LINE Messaging Bugs Open Asian Users to Cyber Espionage

Steven

LINE Messaging Bugs Open Asian Users to Cyber Espionage

Summary

Researchers Thomas Mogensen and Diego De Freitas Aranha from Aarhus University analysed LINE’s custom end-to-end encryption (Letter Sealing v2) and found multiple critical weaknesses. Their work — to be presented at Black Hat Europe — shows the protocol’s design permits message replay attacks, plaintext leakage via stickers and URL previews, and impersonation inside chats. The team also demonstrated man-in-the-middle (MiTM) attacks on iOS devices to validate the flaws against the authentic LINE app.
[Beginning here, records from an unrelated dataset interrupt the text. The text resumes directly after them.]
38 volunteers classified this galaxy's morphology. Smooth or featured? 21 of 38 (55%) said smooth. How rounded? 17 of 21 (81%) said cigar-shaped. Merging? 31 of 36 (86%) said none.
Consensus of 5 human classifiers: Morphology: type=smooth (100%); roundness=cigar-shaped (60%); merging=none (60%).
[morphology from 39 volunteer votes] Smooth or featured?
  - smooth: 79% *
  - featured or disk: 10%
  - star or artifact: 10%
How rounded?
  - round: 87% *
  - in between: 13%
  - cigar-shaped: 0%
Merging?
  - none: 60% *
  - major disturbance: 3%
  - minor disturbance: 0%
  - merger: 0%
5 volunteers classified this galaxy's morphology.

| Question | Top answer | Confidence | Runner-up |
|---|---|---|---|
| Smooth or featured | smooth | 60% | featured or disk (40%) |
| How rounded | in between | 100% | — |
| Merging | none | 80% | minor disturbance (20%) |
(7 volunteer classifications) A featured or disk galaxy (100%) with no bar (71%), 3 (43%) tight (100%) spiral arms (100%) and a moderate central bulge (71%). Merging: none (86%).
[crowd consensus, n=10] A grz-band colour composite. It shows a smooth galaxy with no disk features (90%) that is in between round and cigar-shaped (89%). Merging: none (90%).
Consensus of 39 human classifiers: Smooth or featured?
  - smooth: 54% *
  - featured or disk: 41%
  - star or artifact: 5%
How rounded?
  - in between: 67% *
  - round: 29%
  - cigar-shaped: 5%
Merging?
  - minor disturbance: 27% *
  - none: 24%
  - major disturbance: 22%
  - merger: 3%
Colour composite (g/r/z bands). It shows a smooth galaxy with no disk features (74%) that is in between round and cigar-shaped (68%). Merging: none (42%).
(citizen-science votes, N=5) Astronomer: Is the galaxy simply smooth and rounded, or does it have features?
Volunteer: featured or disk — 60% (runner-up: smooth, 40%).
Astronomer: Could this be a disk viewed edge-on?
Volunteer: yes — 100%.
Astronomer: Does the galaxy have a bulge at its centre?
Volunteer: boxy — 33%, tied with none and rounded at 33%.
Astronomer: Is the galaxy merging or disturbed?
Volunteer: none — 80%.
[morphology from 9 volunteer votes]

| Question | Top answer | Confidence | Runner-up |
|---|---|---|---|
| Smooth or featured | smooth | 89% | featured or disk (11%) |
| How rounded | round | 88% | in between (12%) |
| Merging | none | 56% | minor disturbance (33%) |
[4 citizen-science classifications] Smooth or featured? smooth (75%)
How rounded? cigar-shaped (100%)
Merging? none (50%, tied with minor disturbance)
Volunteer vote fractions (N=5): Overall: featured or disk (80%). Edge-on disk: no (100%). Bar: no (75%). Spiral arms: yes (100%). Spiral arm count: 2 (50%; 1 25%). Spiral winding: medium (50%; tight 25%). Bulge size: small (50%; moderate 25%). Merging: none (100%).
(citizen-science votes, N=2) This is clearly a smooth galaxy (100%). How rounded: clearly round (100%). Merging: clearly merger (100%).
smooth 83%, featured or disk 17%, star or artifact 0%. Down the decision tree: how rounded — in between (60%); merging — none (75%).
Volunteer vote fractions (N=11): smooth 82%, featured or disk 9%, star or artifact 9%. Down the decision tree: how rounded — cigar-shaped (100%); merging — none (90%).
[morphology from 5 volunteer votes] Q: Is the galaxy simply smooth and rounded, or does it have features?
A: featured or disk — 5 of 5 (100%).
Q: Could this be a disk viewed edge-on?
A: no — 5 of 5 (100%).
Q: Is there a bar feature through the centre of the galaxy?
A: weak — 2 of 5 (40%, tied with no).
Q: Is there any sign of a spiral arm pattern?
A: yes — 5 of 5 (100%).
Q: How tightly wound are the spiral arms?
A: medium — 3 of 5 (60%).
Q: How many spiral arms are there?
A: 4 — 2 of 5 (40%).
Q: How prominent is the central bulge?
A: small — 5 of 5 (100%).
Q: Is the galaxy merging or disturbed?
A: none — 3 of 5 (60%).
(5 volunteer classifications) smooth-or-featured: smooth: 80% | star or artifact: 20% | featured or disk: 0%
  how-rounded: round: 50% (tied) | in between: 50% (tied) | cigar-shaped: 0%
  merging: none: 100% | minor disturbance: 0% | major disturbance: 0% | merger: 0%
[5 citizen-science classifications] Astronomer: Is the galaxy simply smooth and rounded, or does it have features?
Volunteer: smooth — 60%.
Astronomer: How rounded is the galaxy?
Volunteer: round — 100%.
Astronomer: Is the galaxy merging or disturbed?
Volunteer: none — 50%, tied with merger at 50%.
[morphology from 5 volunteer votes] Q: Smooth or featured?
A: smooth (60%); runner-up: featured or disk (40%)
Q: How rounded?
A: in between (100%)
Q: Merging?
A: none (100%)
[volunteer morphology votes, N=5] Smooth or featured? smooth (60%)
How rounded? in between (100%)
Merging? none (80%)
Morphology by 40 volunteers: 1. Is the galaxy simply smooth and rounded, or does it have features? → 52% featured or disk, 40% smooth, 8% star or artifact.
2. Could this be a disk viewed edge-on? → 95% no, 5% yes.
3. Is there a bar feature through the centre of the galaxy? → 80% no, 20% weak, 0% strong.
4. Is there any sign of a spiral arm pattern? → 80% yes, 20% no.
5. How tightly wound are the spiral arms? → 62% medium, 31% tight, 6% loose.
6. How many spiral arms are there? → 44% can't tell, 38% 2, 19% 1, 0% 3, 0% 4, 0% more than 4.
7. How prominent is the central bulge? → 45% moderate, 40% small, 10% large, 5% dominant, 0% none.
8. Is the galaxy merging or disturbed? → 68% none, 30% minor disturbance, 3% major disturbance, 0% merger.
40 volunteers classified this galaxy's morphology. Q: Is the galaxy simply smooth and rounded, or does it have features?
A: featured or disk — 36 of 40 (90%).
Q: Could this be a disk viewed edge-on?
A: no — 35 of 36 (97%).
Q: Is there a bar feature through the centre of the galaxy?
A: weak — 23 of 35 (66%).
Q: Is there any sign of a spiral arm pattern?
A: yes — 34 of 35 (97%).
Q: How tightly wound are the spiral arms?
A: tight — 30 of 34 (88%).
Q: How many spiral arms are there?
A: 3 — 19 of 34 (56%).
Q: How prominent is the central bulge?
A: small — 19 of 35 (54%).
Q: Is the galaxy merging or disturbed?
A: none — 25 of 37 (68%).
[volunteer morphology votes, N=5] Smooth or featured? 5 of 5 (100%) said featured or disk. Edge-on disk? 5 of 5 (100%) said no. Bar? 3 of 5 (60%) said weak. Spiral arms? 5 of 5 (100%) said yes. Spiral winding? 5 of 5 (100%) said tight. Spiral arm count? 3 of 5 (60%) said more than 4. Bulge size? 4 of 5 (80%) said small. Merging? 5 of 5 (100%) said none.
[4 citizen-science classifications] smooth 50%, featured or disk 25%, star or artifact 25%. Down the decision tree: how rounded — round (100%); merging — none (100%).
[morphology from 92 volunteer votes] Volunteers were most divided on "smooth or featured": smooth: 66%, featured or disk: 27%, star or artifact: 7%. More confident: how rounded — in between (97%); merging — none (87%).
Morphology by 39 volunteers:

LINE is a “super app” across parts of East Asia, used for messaging, banking and government services, which magnifies the potential impact of these vulnerabilities. The researchers disclosed the issues to LINE; the company acknowledged them but appears to have no substantial protocol redesign planned, offering only some user-side workarounds and setting changes.

Key Points

  • The stateless protocol design allows servers to replay previously sent ciphertexts at any future time, changing message context and potentially misleading recipients.
  • LINE’s sticker recommendation and URL preview features leak plaintext to servers — typed words and full URLs (which may contain tokens, meeting IDs or credentials) can be exposed.
  • Impersonation attacks are possible: any participant in a chat can forge messages appearing to come from other users if a malicious server is used.
  • Researchers successfully performed MiTM attacks on iOS to confirm practical exploitability against the official LINE client.
  • Exploitation requires users to connect to a malicious LINE server — achievable via social engineering or coercion of providers — and users have little way to detect such tampering.
  • LINE acknowledged the findings but offered only limited mitigation plans; the vulnerabilities stem from innate protocol design choices rather than simple implementation bugs.

Why should I read this?

Look — if you or your organisation uses LINE (especially in Japan, Taiwan, Thailand or Indonesia), this isn’t just academic. The app is woven into everyday life there, so these flaws could turn ordinary chats into espionage channels. We’ve saved you time by pulling out the real risks: replay, plaintext leaks and impersonation, plus the awkward bit — LINE doesn’t have a clear fix lined up.

Context and relevance

The findings matter for privacy, corporate security and civic safety. Because LINE functions as a super app, compromises could expose banking interactions, government communications and business secrets. Threat actors range from financially motivated criminals and insider saboteurs to state-sponsored actors who could coerce infrastructure providers.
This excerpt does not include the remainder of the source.